_Material provided_

◇ ◇ ◇ ◇ ◇ ◇ ◇

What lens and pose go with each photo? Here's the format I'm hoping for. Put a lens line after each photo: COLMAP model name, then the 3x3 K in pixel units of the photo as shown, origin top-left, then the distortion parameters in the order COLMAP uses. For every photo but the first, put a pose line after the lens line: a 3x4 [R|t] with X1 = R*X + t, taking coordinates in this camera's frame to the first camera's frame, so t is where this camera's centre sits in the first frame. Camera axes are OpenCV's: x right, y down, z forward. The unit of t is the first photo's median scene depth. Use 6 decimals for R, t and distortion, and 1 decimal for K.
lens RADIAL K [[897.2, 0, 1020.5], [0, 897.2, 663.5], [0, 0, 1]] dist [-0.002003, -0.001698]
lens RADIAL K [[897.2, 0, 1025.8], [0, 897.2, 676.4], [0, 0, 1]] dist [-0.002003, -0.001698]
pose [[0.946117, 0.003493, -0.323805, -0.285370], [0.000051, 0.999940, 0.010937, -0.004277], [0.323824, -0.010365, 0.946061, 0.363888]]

◇ ◇ ◇ ◇ ◇ ◇ ◇

_What you are asked to do_
Reproduce the entire listing above verbatim, keeping every line, number and character unchanged.

_Response_
What lens and pose go with each photo? Here's the format I'm hoping for. Put a lens line after each photo: COLMAP model name, then the 3x3 K in pixel units of the photo as shown, origin top-left, then the distortion parameters in the order COLMAP uses. For every photo but the first, put a pose line after the lens line: a 3x4 [R|t] with X1 = R*X + t, taking coordinates in this camera's frame to the first camera's frame, so t is where this camera's centre sits in the first frame. Camera axes are OpenCV's: x right, y down, z forward. The unit of t is the first photo's median scene depth. Use 6 decimals for R, t and distortion, and 1 decimal for K.
lens RADIAL K [[897.2, 0, 1020.5], [0, 897.2, 663.5], [0, 0, 1]] dist [-0.002003, -0.001698]
lens RADIAL K [[897.2, 0, 1025.8], [0, 897.2, 676.4], [0, 0, 1]] dist [-0.002003, -0.001698]
pose [[0.946117, 0.003493, -0.323805, -0.285370], [0.000051, 0.999940, 0.010937, -0.004277], [0.323824, -0.010365, 0.946061, 0.363888]]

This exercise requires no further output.